> Requirement
From top to bottom, retype the data exactly, passing over any picture.

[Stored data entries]
•••

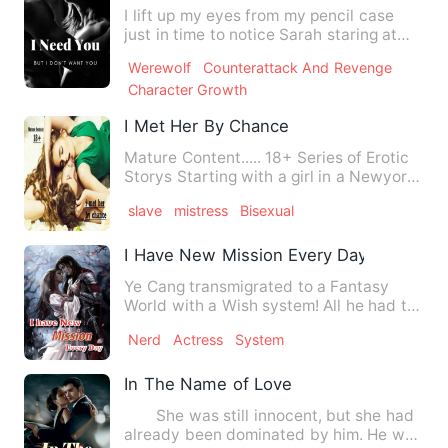
I lift up my eyes from my pencil case
just in time to notice Sarah staring at
me. I don't know why …
Werewolf
Counterattack And Revenge
Character Growth
I Met Her By Chance
Mature Content..... 18+ Series of Erotic
Storys Starting with a girl in a Newyork
city Her love rel…
slave
mistress
Bisexual
I Have New Mission Every Day
Ye Cang transmigrated to a Fantasy
World with a Wish system! All he had to
do is fulfil the Wish of…
Nerd
Actress
System
In The Name of Love
She was still innocent, but she had
already been dominated by him. He was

•••

> Exercise answer
I lift up my eyes from my pencil case
just in time to notice Sarah staring at
me. I don't know why …
Werewolf
Counterattack And Revenge
Character Growth
I Met Her By Chance
Mature Content..... 18+ Series of Erotic
Storys Starting with a girl in a Newyork
city Her love rel…
slave
mistress
Bisexual
I Have New Mission Every Day
Ye Cang transmigrated to a Fantasy
World with a Wish system! All he had to
do is fulfil the Wish of…
Nerd
Actress
System
In The Name of Love
She was still innocent, but she had
already been dominated by him. He was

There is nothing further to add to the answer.